Nin Andrews

Five Orgasms after reading Lydia Davis
March 26, 2017 Andrews Nin

Five Orgasms after reading Lydia Davis

 

  1. Fast Asleep

after “Awake in the Night”

You are sleeping beside me, but I can’t sleep, not in this roadside hotel smelling of new carpet and cigarettes. It’s late. Midnight, one o’clock, two . . . I hear the door to the next room open and slam shut. A couple starts giggling, then talking softly. Then they are having an orgasm. A loud and celebratory orgasm. Oh, oh, oh! I close my eyes and enter their room, their bed, their orgasm. Then I, too, fall fast asleep.

 

  1. The Bad Orgasm

after “The Bad Novel”

What a troubling thing it is. I bring it along with me wherever I go. There in my luggage, my purse, the back of my mind. I keep going over and over it, like a poem I never finish or get right. But I keep trying. After a while, it becomes so familiar. Like a best friend or a dog, the kind that never leaves your side. That keeps licking and licking. And barks from time to time.

 

  1. The Orgasm Guard

after “The Body Guard”

He is with me always and everywhere. He is as buff as a bull, as old as a Greek god, and so wise. He has to be. For he is the orgasm guard. The one who knows what stirs beneath my skin and mind.Who sees what lovers come and go, long before or after they leave. He protects me from the obsessive ones, the sinister ones. Even the ones who hate me. Who blame and curse me, their cold smokers’ fingers reaching out for me again and again, trying to stroke me, softly, so softly . . .

Oh yes, it’s so. Hate is as seductive as love—this he knows. Even when I turn away, I can almost feel them. I get out of bed. Comb my bottle blond hair and put the tea kettle on. Still he watches. So do they. I go about my daily tasks. Sweeping the floor, making the beds. All the while he eyes me coldly, seeing what could have been. What might still happen. So do they. Their fingers just tracing my inner thigh.

 

  1. The Frozen Orgasms

after “Frozen Peas”

I am writing to tell you, love, that we should not think back on our last years together when we lay apart in our drab winter bodies, staring at the ceiling, trying not to ask how we had arrived there, how we became those two cold shapes in the freezer department of our lives . . .

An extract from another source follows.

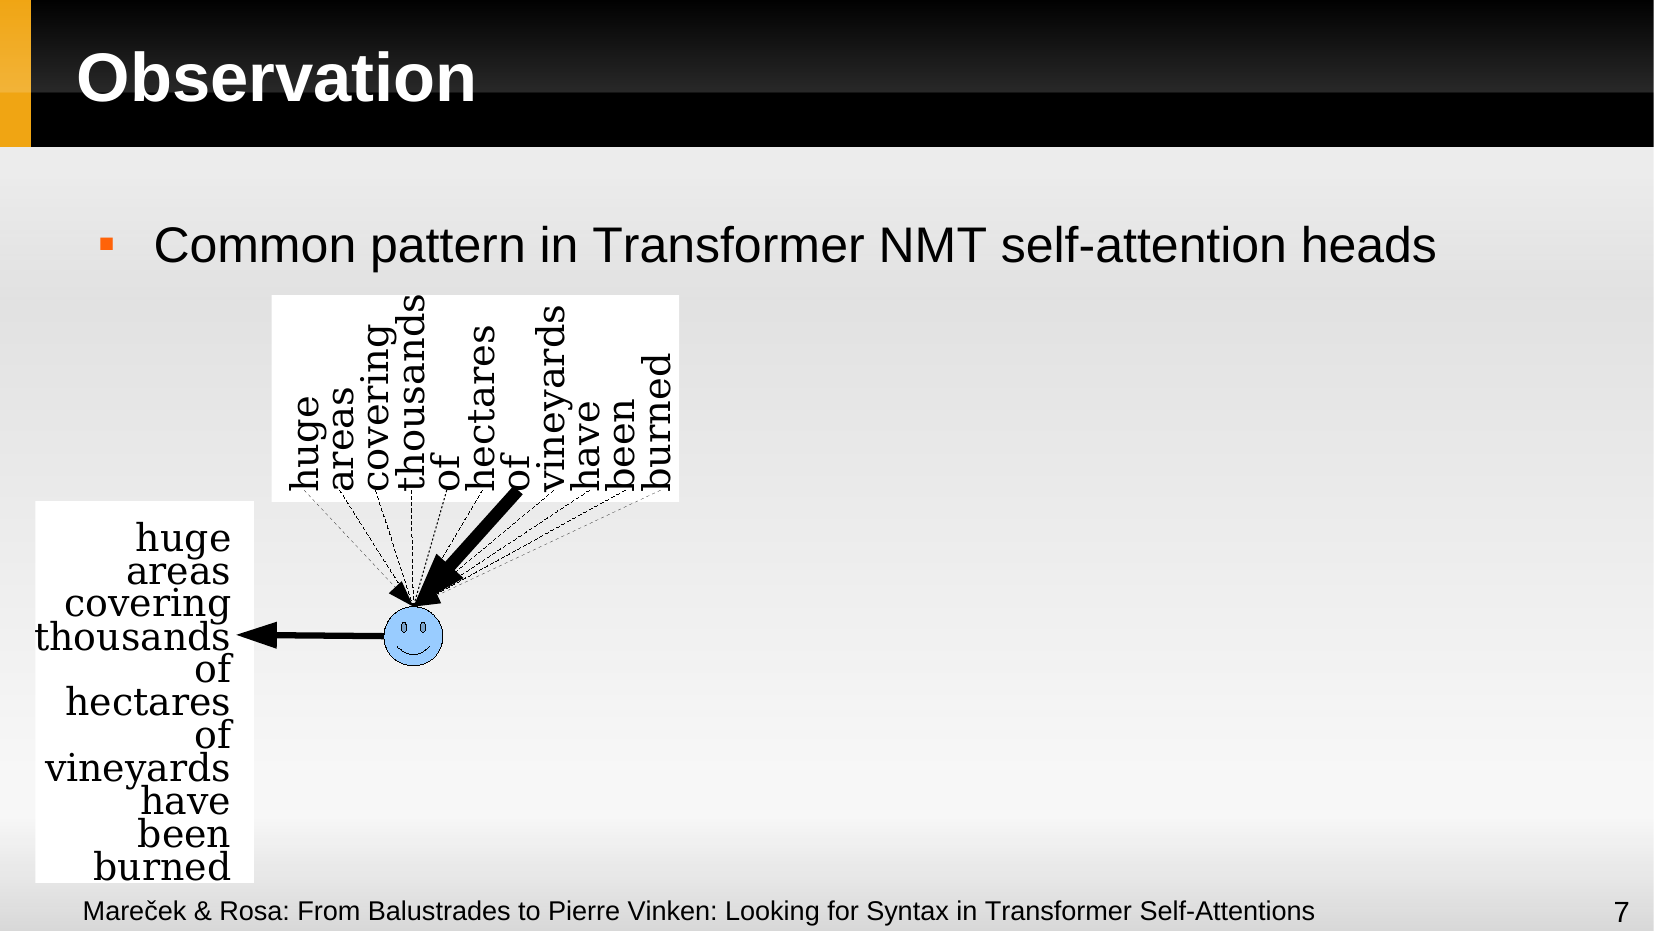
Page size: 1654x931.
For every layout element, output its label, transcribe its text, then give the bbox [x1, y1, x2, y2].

No, we should think only of those early days when we were both as shiny and new as green peas. Only slipperier.

 

  1. Later

after “After You Left”

You wanted to know what happened after you left. You wanted me to tell you all the details. But I chose to spare you.

Not to say how lonely it was. How I heard you call out goodbye love again and again, long after you strode onto the tarmac, climbed up the silver steps, your valise swinging by your side. How I saw the orgasm then, as your private airplane, rising into the air, lifting up and up. With you on board. Only you. I was so far below.

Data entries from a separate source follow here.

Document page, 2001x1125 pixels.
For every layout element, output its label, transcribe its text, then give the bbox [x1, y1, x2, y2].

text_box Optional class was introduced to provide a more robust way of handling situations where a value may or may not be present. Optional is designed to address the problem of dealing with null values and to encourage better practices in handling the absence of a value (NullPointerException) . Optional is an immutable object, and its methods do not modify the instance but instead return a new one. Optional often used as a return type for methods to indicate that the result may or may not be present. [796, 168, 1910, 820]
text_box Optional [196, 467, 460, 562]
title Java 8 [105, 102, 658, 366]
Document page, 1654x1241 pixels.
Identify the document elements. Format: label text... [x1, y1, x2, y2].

(This happens to women. You know that.)

Of course, there were other airplanes. I don’t mention those.

Nin Andrews’ poems have appeared in many literary journals and anthologies including Ploughshares, Agni, The Paris Review, and four editions of Best American Poetry. The author of seven chapbooks and seven full-length poetry collections, she has won two Ohio individual artist grants, the Pearl Chapbook Contest, the Kent State University chapbook contest, the Gerald Cable Poetry Award, and the Ohioana 2016 Award for poetry. She is also the editor of a book of translations of the Belgian poet, Henri Michaux, called Someone Wants to Steal My Name. Her book, The Last Orgasm, was published by Etruscan Press in 2020. Her memoir, Son of a Bird, is forthcoming from Etruscan Press in 2025.